Our passage today begins with these Christmas words: “The people walking in darkness have seen a great light”. The light of the world is coming. Almighty God, born in the flesh, will bring light and holiness into the world, driving away the darkness and evil. In verse four Isaiah again speaks Jesus words, saying, “you have shattered the yoke that burdens them”. The Prince of Peace will give all for humanity, forever breaking the bonds of sin and death, bringing true peace to all who believe.

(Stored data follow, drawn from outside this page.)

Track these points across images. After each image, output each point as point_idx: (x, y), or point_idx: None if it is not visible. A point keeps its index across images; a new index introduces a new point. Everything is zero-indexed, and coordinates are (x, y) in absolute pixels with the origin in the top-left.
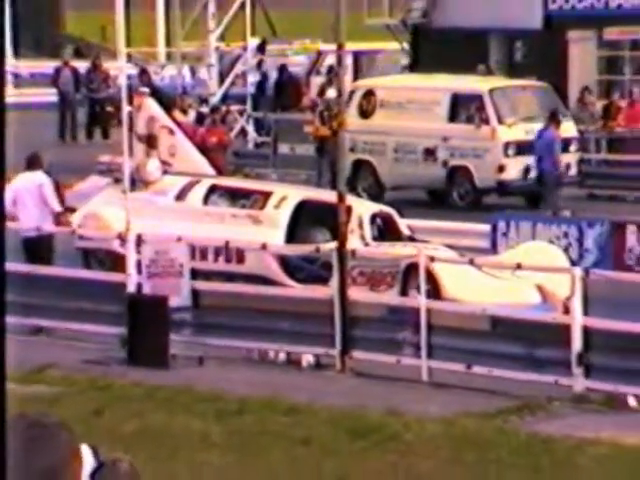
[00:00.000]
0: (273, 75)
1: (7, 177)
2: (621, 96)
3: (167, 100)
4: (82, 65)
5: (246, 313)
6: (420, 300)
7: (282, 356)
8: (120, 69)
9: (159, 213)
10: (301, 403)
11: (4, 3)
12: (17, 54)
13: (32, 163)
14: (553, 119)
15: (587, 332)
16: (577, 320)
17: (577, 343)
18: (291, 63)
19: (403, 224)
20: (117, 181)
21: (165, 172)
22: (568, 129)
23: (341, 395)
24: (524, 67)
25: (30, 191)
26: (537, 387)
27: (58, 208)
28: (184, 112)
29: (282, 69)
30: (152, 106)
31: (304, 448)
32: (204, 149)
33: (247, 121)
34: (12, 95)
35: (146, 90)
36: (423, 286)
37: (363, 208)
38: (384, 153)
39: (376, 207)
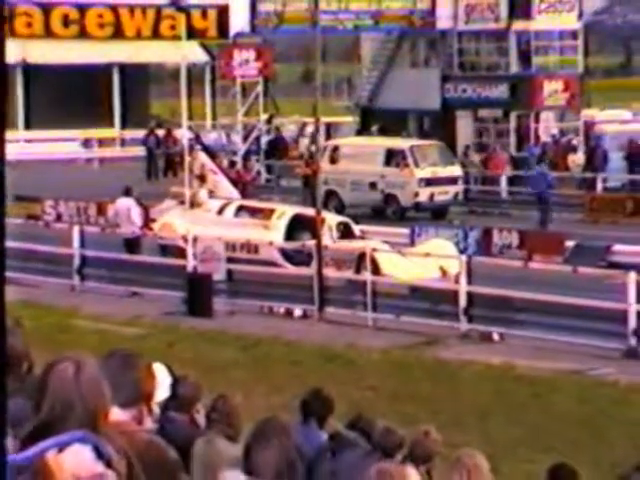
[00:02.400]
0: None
1: (111, 200)
2: (493, 151)
3: (212, 154)
4: (161, 132)
5: (260, 284)
6: (367, 276)
7: (282, 310)
8: (183, 135)
9: (207, 223)
10: (294, 340)
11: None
12: (124, 127)
13: (126, 192)
14: (544, 162)
15: (469, 295)
16: (463, 287)
17: (463, 301)
18: (287, 130)
19: (356, 229)
20: (182, 203)
21: (211, 197)
22: (456, 171)
23: (318, 335)
24: (430, 133)
25: (124, 210)
26: (438, 329)
27: (139, 224)
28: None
29: (281, 134)
30: (202, 157)
31: (296, 368)
32: (243, 182)
33: (261, 166)
34: (120, 152)
35: (199, 147)
36: (369, 267)
37: (332, 219)
38: (345, 185)
39: (340, 218)
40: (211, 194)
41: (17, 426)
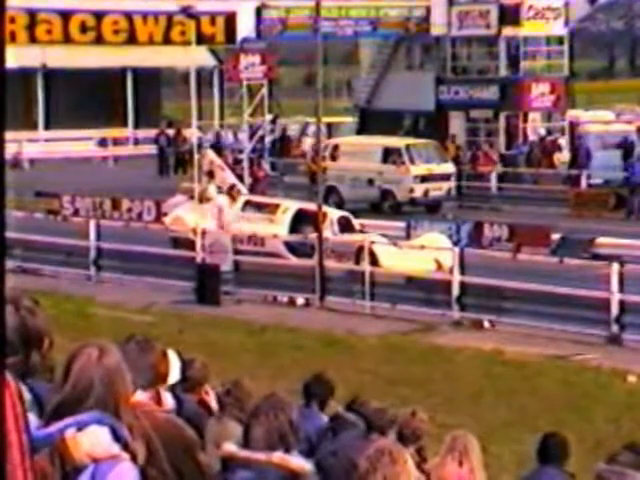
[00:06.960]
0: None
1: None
2: (477, 149)
3: (219, 151)
4: (171, 132)
5: (265, 274)
6: (365, 267)
7: (285, 299)
8: (192, 134)
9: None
10: (297, 326)
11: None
12: (137, 126)
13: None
14: None
15: (462, 285)
16: (456, 278)
17: (456, 291)
18: (290, 129)
19: (356, 222)
20: (191, 198)
21: (219, 193)
22: (449, 168)
23: (320, 322)
24: (424, 132)
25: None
26: (432, 316)
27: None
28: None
29: (284, 133)
30: (211, 154)
31: (299, 352)
32: (255, 178)
33: (266, 163)
34: (134, 150)
35: (207, 145)
36: (367, 258)
37: (333, 213)
38: (344, 181)
39: (340, 213)
40: (219, 190)
41: (40, 407)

In verses six and seven we read these words of Isaiah that draw our minds to the Messiah: “For unto us a child is born, to us a son is given… He will reign with righteousness and justice… forever”. Born of the virgin Mary, conceived of the Holy Spirit, the child is for us, given to us – to save, redeem, and restore us and our world, to be our Wonderful Counselor, to die for us, to rise and dwell in us and with us forever. The Everlasting Father, born of the flesh, comes to be a part of our world and our lives… forever! His birth we celebrate today. Thanks be to God for the gift of Light, unto us, for us, forever.

Prayer: God of all the universe, in a humble way you came into our world. You walked among us seeking to do nothing but give of yourself in love. You left this world doing just that once again. And now and forevermore you rule with love and mercy, hope and peace, justice and joy. Thank you for being my Savior. Amen.